D’autres de vos commentaires témoignent bien de la situation des gestionnaires!
- Si je coupe dans la main-d’œuvre, ça va avoir un impact sur la qualité des services, ce que je n’accepte pas! Mais je ne sais pas jusqu’à quand on va pouvoir maintenir cette position-là.
- On doit admettre que nous ne sommes pas sorties du bois si le gouvernement ne reconnait pas ces manques à gagner!
Les associations nationales ont aussi un très grand rôle à jouer. Selon la directrice de l’AQCPE Marie-Claude Lemieux, la situation des déficits est conjoncturelle.
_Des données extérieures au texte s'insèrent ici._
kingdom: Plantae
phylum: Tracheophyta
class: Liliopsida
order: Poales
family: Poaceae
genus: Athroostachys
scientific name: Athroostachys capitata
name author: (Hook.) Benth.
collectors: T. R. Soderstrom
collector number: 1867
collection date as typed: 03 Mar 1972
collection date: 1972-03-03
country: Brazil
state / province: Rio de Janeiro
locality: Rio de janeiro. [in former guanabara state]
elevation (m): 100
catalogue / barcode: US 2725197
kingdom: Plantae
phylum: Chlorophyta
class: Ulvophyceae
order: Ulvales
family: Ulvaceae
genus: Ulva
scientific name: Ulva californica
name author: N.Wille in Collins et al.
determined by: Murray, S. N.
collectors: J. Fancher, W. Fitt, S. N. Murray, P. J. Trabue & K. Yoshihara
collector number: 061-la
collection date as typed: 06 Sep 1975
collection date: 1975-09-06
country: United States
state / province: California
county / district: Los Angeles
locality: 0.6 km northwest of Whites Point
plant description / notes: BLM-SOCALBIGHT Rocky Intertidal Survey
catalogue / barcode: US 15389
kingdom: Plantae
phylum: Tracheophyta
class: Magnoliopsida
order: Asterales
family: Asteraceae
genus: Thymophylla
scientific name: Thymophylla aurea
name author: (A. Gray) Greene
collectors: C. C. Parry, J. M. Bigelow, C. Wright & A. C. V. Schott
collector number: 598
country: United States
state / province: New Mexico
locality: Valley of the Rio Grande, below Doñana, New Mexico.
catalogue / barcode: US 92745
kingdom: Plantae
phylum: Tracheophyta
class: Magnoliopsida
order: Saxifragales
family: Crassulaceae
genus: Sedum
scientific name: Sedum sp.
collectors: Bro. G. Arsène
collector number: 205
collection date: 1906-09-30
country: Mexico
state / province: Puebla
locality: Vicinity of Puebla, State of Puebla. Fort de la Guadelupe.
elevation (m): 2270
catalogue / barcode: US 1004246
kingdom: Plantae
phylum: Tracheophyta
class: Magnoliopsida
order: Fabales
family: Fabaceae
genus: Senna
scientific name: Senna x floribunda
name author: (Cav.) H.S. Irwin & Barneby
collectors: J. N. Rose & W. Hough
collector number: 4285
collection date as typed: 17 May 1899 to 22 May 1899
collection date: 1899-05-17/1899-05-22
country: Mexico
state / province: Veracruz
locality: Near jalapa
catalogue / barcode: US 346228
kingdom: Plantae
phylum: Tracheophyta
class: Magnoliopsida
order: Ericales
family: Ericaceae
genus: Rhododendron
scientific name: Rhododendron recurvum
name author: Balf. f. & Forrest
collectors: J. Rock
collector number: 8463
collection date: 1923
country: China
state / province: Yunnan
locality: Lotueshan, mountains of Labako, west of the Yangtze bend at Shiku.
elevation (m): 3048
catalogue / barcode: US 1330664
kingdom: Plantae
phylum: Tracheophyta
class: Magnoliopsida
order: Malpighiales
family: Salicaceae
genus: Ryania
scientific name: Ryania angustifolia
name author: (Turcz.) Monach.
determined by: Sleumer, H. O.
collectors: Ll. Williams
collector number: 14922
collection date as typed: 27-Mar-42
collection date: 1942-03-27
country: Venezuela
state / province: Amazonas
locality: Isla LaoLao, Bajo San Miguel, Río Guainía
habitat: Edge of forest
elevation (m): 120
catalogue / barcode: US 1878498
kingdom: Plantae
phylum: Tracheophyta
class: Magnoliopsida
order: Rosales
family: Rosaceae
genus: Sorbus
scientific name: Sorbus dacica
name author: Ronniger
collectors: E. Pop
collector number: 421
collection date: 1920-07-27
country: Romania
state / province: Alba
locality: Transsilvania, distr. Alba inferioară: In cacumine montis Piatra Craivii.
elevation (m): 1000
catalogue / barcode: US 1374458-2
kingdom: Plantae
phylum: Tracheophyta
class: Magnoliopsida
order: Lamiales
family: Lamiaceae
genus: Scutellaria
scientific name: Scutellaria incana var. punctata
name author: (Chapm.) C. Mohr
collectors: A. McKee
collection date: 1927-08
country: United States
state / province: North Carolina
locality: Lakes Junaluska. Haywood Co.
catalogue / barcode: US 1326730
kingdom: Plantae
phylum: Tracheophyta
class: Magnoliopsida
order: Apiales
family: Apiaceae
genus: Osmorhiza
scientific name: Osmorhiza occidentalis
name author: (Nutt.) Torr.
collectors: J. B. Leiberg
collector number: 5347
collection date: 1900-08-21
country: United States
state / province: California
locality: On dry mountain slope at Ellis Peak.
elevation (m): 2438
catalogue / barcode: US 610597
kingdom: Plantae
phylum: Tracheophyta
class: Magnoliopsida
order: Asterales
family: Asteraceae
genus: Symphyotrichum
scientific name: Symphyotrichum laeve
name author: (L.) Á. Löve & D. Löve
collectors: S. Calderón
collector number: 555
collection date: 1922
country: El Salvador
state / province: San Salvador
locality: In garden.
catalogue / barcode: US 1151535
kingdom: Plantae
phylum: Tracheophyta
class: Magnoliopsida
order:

Elle a précisé que l’Association québécoise «travaille avec le Ministère pour trouver des solutions solides et pérennes et pas seulement des économies de bouts de chandelle». Alors, quelle place vos associations nationales veulent-elles, peuvent-elles, doivent-elles prendre exactement?
Puis, d’un autre côté, il y a… la pénurie de main-d’œuvre qui n’est toujours pas réglée et qui, malheureusement, trouve aussi sa source dans l’entêtement du Ministère à ne pas reconnaître adéquatement le travail des éducatrices en CPE. La situation se présente comme une roue sans fin, que les cadres et leur Association déplorent vivement. Voir, impuissant, du personnel quitter le réseau pour aller travailler dans des mines, des entreprises privées, dans le réseau scolaire ou au Ministère, il n’y a rien de plus frustrant. Surtout quand on sait que le désastre aurait pu être évité, du moins limité:
- Le ministère de la Famille aurait pu endiguer ce désastreux exode par une réelle reconnaissance des diverses professions de la petite enfance.
- Le ministère de l’Éducation aurait pu contribuer à la mise en œuvre d’un projet structurant pour les CPE en freinant dès le départ l’instauration inutile autant qu’inopérante et pharaonique des maternelles 4 ans.
- Le Ministère doit faire cesser l’exode des éducatrices des CPE vers le scolaire! Pour ce faire, il doit travailler à unifier les échelles salariales des éducatrices du scolaire et du réseau des CPE (ça vaut aussi pour les éducatrices spécialisées). La période des négos est tout à fait indiquée pour le faire.
Comme rien de cela n’a même été amorcé, nous nous retrouvons aujourd’hui avec des CPE qui doivent avoir recours à des agences de placement privées commerciales et à du personnel non qualifié, tout en essayant de boucler des budgets avec du financement inadéquat dont ils ne connaissent même pas les règles.
Le chaos est une situation franchement désastreuse, tout autant que l’incohérence, une forme encore plus insidieuse de désordre. En effet, il est quand même étrange, comme le soulignait récemment une direction générale, que le Ministère publie son Guide d’utilisation des surplus en même temps qu’il fasse connaître son aide financière pour les CPE en déficit structurel. Si le ministère de la Famille était un bateau, il y a longtemps que les gestionnaires de CPE/BC auraient revêtu leur veste de flottaison et jeté un œil sur le nombre de chaloupes de sauvetage.